The City Magazine Since 1975

Dock Street Theatre

Dock Street Theatre
If the Holy City could count its blessings this month, the iconic public building at the corner of Church Street and Queen Street (once called Dock Street), would justly be among them. After all, audiences get to attend Charleston Stage plays, Spoleto Festival performances, and other special events within a space that traces its roots back to the first building in the colonies constructed exclusively for theatrical productions. The original Dock Street Theatre was likely ravaged by fire in 1740, then replaced by a larger version demolished in the 1780s. Three decades later, the structure we know today went up to house the Planter’s Hotel, and during the Great Depression was—most wonderfully—transformed back into a theater

First & Foremost
On February 12, 1736, the Dock Street Theatre opened with a performance of bawdy comedy The Recruiting Officer. The same year, Flora debuted, becoming the first opera staged in America. Prior to this time, plays and concerts were presented in the assembly rooms of inns and taverns known as “long rooms.”

Place with a Punch 
In 1809, the popular Planter’s Hotel opened on the site. Among the notables who visited was famed actor Junius Brutus Booth (father of Edwin and John Wilkes Booth). Robert Smalls, who would later become a Civil War hero for turning the steamer Planter over to the Union Navy, worked as a waiter in the dining room, no doubt serving Charleston’s famed Planter’s Punch, which was introduced at the hotel.

Fabulous Front 
In 1835, the Church Street façade was improved with the addition of an intricate cast-iron balcony in a morning- glory pattern en vogue during the early 19th century. The Planter’s Hotel also added a line of imposing sandstone columns topped with carved mahogany capitals and cornices.

To the Rescue 
After the Civil War, the building fell into disrepair. It was slated for demolition in 1935, but thanks to the attention of city leaders including Mayor Burnet Maybank, it instead became one of the first historic local structures to undergo renovation. Using Works Progress Administration monies, it was rebuilt as a theater that Charleston architects Albert Simons and Douglas Ellington modeled after 18th-century London playhouses.

Three Times & Charm 
The theater celebrated a third opening on March 18, 2010, after a three-year, $19-million renovation by the City of Charleston that melded the building’s history with state-of-the-art lighting and sound, as well as new seating, sound-proofing, heating, and air-conditioning.

Elegant Appointments 
During the 1935 renovation, new walls were built from local black cypress rubbed mellow with an ancient formula consisting of iron nails dissolved in vinegar, then waxed to bring out the rich grain. A commodious orchestra pit was added to the traditional 18th-century apron stage.

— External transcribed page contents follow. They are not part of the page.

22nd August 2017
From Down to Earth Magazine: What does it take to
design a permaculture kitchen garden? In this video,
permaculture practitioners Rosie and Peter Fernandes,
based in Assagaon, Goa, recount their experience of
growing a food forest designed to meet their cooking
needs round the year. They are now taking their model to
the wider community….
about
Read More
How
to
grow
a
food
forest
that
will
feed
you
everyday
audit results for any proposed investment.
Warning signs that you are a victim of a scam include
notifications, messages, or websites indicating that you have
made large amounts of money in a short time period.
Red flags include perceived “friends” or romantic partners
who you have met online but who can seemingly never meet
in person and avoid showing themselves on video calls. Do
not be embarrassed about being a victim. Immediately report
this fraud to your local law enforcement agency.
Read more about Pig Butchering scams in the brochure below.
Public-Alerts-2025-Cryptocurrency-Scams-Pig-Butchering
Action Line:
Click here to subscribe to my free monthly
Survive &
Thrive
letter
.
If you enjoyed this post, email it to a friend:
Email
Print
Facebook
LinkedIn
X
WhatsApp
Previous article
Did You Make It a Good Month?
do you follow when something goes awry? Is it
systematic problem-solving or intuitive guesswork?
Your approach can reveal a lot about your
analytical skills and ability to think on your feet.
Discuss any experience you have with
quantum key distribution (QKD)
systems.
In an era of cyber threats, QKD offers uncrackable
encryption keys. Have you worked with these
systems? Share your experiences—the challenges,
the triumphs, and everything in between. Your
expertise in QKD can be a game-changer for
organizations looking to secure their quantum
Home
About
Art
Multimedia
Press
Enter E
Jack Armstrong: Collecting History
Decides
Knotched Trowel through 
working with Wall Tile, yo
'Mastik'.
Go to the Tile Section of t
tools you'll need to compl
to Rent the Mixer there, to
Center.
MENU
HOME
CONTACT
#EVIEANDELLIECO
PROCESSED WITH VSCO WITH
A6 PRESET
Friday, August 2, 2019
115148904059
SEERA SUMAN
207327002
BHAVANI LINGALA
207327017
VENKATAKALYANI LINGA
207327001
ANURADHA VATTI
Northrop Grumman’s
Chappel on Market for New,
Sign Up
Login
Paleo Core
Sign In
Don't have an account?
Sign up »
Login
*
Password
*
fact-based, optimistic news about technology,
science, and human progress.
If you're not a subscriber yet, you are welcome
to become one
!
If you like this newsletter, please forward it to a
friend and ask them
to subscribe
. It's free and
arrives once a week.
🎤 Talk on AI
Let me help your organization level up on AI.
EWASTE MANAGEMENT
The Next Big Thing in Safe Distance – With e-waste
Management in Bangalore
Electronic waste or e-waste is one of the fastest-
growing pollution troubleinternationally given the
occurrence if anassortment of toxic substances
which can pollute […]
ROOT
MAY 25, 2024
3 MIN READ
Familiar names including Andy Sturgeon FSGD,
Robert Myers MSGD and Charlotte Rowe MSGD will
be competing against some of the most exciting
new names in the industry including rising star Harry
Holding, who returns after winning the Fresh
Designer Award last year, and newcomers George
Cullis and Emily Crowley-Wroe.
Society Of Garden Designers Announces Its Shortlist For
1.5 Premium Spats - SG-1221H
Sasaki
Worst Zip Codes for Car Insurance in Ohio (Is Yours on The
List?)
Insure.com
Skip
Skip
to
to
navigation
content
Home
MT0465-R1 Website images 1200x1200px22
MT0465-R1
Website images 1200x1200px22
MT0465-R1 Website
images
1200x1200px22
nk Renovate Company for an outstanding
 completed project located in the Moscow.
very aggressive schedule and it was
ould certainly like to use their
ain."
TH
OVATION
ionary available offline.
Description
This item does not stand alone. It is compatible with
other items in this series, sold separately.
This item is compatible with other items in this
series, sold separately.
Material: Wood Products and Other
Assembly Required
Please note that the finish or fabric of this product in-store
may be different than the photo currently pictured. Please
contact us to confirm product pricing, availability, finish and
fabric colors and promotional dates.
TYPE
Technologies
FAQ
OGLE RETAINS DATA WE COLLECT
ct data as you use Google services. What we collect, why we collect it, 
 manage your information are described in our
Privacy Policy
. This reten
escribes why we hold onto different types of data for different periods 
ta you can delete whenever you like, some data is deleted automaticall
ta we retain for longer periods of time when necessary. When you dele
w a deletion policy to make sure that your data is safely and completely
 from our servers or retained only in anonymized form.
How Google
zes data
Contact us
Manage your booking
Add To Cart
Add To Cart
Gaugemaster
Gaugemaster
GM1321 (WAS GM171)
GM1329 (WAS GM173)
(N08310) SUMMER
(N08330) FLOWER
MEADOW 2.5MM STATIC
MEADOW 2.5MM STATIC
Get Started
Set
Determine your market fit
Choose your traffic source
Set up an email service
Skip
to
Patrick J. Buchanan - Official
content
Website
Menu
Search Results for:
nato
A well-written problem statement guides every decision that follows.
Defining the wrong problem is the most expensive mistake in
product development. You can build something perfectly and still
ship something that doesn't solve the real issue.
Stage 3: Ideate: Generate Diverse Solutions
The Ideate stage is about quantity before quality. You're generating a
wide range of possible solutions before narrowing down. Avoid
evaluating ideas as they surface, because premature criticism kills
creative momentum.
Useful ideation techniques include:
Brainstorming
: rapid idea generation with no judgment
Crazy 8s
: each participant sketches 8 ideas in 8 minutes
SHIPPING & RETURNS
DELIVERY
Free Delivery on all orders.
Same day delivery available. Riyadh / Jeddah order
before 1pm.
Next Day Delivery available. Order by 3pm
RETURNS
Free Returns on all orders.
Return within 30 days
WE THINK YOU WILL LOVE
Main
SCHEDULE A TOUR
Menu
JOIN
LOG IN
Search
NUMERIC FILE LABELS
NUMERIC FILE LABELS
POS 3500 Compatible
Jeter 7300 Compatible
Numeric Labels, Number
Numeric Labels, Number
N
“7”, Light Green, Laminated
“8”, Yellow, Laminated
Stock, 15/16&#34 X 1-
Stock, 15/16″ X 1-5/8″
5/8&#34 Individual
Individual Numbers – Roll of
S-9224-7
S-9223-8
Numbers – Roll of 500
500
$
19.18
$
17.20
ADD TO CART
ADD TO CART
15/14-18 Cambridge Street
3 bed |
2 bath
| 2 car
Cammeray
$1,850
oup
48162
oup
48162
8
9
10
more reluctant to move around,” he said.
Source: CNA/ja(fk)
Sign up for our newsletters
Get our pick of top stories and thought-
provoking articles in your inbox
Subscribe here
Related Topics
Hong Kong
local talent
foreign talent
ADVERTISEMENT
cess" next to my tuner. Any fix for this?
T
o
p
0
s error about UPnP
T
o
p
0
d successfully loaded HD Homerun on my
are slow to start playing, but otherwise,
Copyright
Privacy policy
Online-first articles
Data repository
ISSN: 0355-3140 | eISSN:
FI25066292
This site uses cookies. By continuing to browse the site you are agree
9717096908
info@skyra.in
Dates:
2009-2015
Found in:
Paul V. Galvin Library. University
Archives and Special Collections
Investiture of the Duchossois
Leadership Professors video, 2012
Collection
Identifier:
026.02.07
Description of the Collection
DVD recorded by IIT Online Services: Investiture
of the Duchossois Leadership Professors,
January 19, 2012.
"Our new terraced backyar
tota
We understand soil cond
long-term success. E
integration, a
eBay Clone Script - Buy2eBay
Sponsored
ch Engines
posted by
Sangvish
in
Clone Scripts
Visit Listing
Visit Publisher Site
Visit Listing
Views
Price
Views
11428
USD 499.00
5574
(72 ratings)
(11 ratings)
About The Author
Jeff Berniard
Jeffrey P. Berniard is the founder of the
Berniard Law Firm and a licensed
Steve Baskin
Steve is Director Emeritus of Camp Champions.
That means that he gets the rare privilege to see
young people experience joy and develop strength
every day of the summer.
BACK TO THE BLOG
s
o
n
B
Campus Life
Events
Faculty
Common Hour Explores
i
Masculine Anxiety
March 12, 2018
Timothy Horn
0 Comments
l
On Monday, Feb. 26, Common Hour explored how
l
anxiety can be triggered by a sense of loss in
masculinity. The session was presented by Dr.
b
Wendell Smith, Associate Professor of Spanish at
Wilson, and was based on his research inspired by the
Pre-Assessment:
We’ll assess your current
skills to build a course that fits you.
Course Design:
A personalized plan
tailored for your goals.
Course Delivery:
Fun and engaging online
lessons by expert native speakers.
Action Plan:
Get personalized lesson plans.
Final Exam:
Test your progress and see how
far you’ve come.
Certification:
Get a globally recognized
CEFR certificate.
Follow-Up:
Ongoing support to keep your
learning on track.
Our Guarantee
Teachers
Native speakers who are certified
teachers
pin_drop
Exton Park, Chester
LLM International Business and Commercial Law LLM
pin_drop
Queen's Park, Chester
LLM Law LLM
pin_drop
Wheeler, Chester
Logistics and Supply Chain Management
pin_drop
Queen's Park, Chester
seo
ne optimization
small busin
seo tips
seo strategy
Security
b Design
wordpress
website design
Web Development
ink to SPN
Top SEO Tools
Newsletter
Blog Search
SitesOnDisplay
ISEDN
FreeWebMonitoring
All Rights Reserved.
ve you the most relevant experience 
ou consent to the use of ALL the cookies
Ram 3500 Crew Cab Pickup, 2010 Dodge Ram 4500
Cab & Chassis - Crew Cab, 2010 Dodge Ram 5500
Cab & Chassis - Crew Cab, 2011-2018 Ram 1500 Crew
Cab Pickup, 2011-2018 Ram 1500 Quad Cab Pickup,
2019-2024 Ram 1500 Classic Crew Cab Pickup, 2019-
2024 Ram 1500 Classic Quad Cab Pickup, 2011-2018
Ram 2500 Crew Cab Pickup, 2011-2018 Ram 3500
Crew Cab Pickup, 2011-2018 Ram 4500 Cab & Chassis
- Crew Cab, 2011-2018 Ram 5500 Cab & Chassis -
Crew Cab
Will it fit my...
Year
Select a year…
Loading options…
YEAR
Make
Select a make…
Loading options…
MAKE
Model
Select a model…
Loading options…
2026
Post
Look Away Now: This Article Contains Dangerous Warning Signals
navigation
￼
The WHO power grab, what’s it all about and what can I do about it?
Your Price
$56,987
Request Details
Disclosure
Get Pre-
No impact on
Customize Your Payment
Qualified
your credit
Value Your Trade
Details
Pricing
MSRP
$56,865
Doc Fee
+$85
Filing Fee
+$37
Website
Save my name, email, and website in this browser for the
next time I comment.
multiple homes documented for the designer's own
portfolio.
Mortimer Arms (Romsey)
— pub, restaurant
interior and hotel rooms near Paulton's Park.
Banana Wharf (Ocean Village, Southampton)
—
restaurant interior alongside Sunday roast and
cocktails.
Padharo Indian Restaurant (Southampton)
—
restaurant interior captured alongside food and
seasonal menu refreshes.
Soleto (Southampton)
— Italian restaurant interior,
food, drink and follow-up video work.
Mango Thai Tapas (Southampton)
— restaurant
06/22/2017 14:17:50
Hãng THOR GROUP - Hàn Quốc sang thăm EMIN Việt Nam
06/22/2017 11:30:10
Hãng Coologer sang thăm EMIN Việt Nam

Many original materials were saved, but when that wasn’t possible, exact copies were made. The stairs on the right and left of the balcony and drawing room, for example, were cast from molds of the originals.

Twice & Nice
The theater’s second grand opening took place on November 26, 1937, with a revival of The Recruiting Officer presented by Charleston’s Footlight Players, directed by Emmett Robinson. Dock Street would remain the home of the Footlight Players until 1986, when they moved to their present facility at 20 Queen Street.